# Heat problem

1. May 29, 2006

### epsbanga12

HI!

This problem has been killing me...

The Q is the following: A canon fires a canon ball which weighs 50 grams vertically at an initial speed of 600 m/s. 3 Km on top of the point where it was fired, the speed is only 50 m/s. calculate the heat during the canon ball rise.
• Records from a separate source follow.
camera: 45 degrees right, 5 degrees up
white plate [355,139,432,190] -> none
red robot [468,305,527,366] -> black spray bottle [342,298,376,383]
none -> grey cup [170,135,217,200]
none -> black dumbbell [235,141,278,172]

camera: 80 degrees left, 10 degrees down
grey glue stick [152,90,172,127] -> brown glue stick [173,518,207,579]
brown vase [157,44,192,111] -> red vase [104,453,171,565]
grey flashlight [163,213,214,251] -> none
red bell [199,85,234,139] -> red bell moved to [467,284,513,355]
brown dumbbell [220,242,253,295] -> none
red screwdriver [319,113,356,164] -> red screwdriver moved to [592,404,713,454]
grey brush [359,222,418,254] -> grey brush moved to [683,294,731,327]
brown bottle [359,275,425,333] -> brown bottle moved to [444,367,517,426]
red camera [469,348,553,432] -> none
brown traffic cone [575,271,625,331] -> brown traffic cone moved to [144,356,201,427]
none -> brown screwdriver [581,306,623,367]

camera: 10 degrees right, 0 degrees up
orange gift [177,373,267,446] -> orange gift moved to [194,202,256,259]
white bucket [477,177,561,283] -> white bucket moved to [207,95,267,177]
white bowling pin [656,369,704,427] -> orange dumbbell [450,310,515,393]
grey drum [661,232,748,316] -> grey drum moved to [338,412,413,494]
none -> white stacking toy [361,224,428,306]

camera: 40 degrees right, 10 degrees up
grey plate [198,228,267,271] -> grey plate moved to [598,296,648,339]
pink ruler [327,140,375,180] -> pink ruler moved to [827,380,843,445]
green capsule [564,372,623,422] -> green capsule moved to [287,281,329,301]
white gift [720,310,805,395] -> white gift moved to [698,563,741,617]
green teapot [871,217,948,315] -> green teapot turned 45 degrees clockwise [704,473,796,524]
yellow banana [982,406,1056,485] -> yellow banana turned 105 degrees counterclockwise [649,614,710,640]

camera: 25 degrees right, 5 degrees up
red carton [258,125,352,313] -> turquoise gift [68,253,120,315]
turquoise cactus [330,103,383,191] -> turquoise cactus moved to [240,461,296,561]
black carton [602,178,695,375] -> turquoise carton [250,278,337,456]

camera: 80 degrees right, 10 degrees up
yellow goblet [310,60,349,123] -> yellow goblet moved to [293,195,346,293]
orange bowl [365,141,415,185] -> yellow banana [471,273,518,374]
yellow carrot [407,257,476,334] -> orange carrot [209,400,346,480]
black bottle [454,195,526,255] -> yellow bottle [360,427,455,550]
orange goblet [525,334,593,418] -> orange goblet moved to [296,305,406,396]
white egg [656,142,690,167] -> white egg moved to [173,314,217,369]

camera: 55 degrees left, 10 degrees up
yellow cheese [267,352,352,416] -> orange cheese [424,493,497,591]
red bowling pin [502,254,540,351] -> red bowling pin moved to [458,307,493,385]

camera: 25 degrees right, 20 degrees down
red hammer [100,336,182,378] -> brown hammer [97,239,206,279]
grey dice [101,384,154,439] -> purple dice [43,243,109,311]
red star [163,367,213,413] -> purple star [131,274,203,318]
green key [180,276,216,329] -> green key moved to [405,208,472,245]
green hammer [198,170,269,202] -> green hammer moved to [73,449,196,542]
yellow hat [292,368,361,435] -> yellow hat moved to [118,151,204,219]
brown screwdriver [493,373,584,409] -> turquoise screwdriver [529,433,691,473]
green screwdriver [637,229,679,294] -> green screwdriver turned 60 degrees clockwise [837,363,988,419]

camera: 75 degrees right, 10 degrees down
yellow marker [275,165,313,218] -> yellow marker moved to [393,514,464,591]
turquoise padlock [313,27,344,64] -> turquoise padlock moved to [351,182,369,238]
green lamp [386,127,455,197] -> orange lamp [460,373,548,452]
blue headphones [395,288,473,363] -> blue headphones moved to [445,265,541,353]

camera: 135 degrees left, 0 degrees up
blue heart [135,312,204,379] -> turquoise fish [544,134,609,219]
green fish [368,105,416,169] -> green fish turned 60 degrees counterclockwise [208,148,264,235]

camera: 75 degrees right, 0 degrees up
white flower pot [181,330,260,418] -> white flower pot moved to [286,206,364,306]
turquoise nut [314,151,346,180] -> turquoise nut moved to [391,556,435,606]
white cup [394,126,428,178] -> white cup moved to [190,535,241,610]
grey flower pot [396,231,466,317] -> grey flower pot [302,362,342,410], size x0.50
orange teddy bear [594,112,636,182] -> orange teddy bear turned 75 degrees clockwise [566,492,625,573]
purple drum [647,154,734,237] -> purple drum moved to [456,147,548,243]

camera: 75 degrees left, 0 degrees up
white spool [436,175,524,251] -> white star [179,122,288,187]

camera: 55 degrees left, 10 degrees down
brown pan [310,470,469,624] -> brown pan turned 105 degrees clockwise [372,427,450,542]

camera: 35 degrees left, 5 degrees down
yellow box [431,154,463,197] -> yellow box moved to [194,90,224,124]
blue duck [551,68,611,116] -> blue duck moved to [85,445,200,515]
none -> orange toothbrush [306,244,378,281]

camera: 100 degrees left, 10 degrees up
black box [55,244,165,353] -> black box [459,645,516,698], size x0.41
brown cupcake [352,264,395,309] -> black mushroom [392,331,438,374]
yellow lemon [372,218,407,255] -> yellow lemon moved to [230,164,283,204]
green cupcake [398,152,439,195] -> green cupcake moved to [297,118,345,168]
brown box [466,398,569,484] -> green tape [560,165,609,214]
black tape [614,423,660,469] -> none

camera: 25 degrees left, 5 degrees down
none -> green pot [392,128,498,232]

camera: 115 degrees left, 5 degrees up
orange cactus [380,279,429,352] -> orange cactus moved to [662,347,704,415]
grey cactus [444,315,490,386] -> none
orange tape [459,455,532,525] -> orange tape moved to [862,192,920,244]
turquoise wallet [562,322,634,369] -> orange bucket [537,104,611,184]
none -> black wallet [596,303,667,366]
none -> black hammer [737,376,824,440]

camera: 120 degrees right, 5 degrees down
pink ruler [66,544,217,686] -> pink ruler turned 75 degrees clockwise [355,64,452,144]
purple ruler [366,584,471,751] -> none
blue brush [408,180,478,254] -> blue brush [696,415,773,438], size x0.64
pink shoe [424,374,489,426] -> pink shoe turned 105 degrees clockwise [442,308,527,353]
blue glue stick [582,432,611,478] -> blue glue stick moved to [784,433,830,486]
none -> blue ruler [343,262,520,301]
I dont know how to use the kinetic formula in function with the energy formula, any help would be appreciated!

2. May 29, 2006

### Mattara

The canon ball has a certain amount of kinetic energy from the start and a certain kinetic energy when the speed is 50 m/s (which is less). Some of the kinetic energy has been transformed to potential energy. The rest of the energy has been "lost" as heat etc.

Start: $$W_k$$
Finish $$W_k + W_p + W_h$$

Lets call the heat energy $$W_h$$ in this case although it isn't exactly correct index.

3. May 29, 2006

### epsbanga12

Thanks for clearing things up, Mattara.

So what would we eventually have to do to find Q, the heat produced?

4. May 29, 2006

### Hootenanny

Staff Emeritus
Using Mattara's notation Q = Wh.

~H

5. May 29, 2006

### epsbanga12

so it would be Wh + Wp = -Wh ?

6. May 29, 2006

### Hootenanny

Staff Emeritus
Not quite, intially you have some kinetic energy. At the 'end' you have some kinetic energy, some potential and the rest as heat, therefore;

Initial Kinetic = Final Kinetic + Potential Energy + Heat

$$\frac{1}{2}mv_{i}^{2} = \frac{1}{2}mv_{f}^{2} + mgh + Q$$

Can you go from here?

~H

Last edited: May 29, 2006
7. May 29, 2006

### epsbanga12

hehe thanks Hootenanny
Actually, i meant Wk + Wp= -Wh, the former Wh was a typo...

But everything is clear now, thanks a lot to both of you!